OnlyFans has reversed its decision to ban sexually explicit content following widespread backlash from users and creators. The platform, known for its adult content, announced last week that it would prohibit sexually explicit conduct from October 1, but has now suspended the policy change.
In a statement on Twitter, OnlyFans said: 'We have secured assurances necessary to support our diverse creator community and have suspended the planned October 1 policy change. OnlyFans stands for inclusion and we will continue to provide a home for all creators.'
The reversal comes after intense criticism from sex workers and other creators who rely on the platform for income. OnlyFans had cited pressure from financial partners as the reason for the ban, with CEO Tim Stokely naming three banks—Metro Bank, JPMorgan Chase, and Bank of New York Mellon—as behind the move due to 'reputational risk'.

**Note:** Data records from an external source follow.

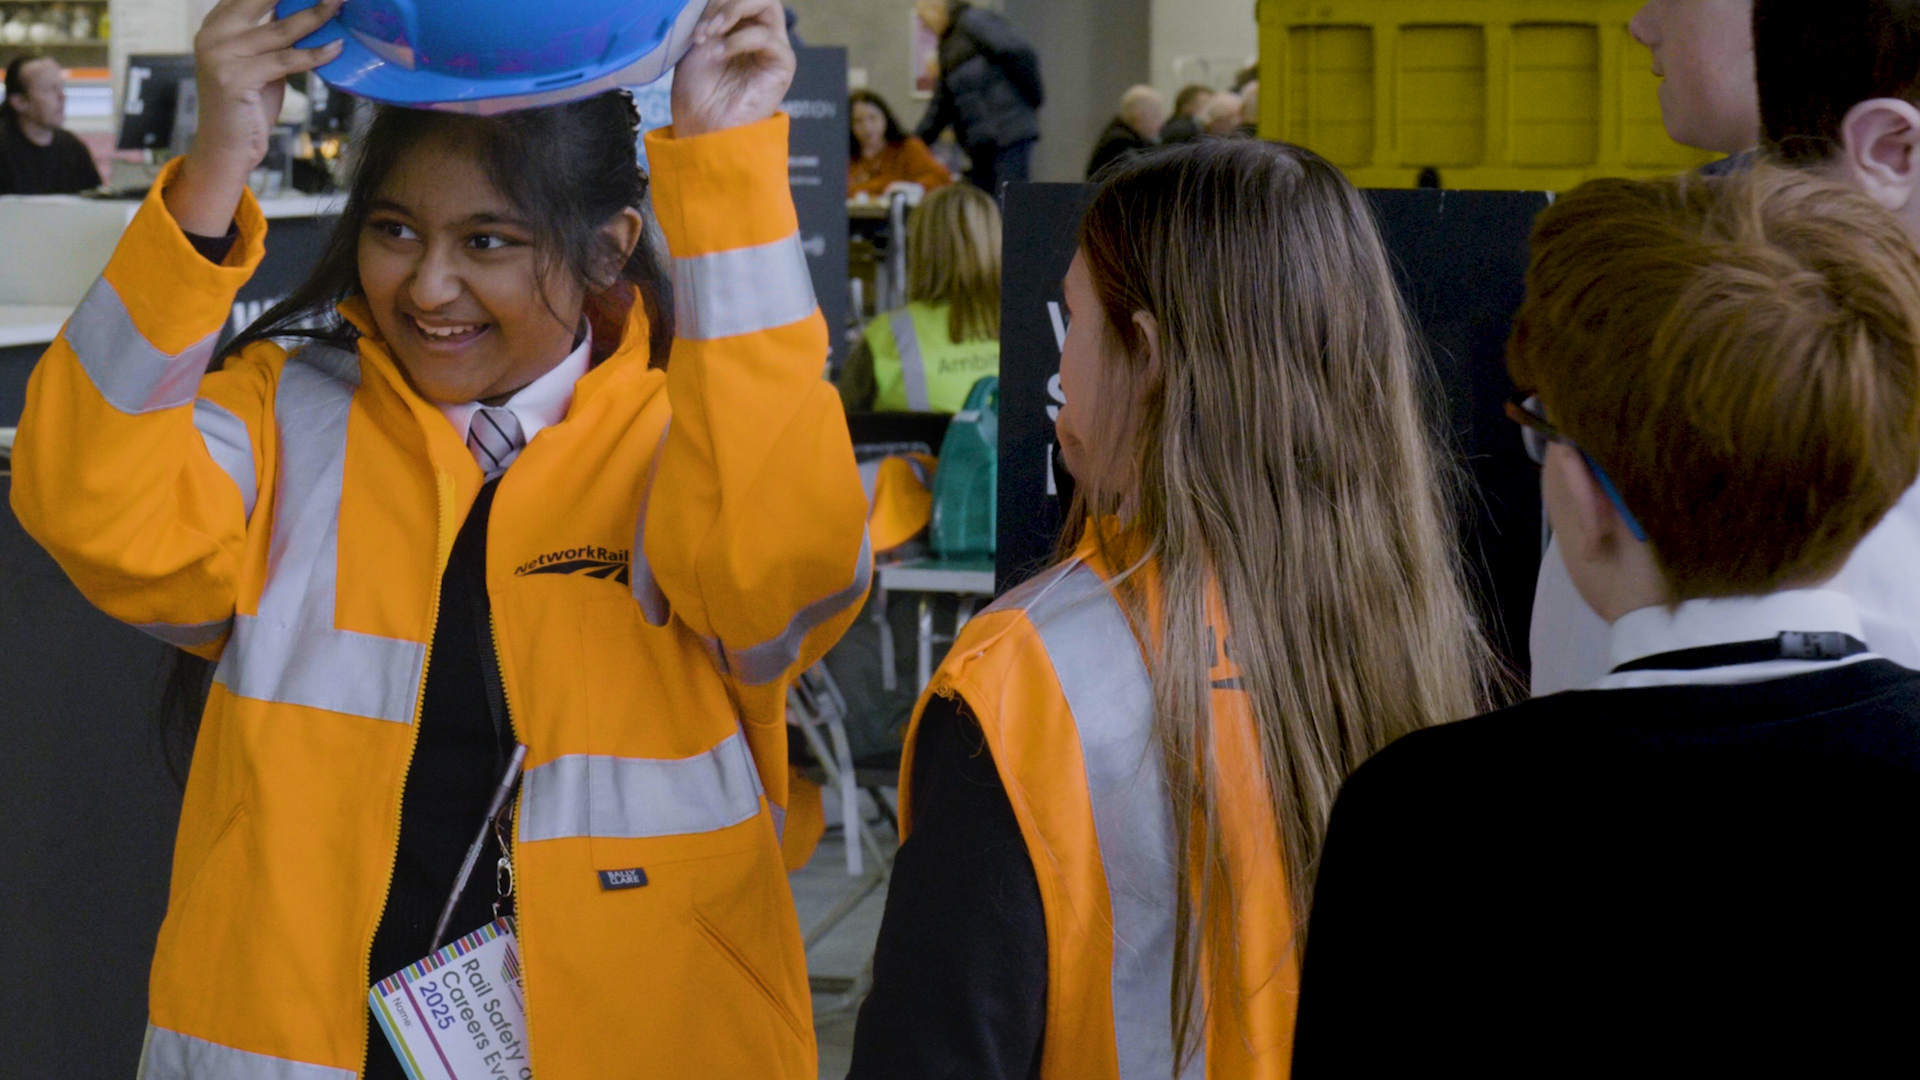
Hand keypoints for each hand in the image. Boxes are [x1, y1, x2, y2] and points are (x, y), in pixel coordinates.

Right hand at [165, 0, 342, 234]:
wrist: (226, 148)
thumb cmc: (248, 106)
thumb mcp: (259, 62)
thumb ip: (272, 36)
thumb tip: (310, 10)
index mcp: (215, 25)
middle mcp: (212, 34)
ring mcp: (219, 55)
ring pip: (279, 29)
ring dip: (315, 15)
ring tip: (339, 3)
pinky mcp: (234, 78)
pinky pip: (285, 60)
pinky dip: (315, 54)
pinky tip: (337, 48)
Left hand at [671, 0, 794, 138]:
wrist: (702, 128)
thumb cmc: (697, 91)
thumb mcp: (696, 42)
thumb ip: (708, 15)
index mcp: (740, 26)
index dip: (715, 1)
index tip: (695, 26)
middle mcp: (760, 33)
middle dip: (728, 1)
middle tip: (708, 23)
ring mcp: (773, 48)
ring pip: (768, 4)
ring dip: (733, 12)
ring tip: (711, 33)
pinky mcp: (782, 66)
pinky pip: (768, 38)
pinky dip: (740, 39)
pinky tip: (721, 53)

Stokely told the Financial Times: 'The change in policy, we had no choice — the short answer is banks.' He claimed Metro Bank closed OnlyFans' corporate account in 2019, and accused Bank of New York Mellon of making it difficult to pay creators. JPMorgan Chase was described as 'particularly aggressive' in closing accounts of sex workers.
OnlyFans, founded in 2016 by Essex businessman Tim Stokely, saw its membership surge to 130 million users during the pandemic. The platform allows creators to post nude videos and photos behind a paywall, and pays over one million creators more than $300 million each month.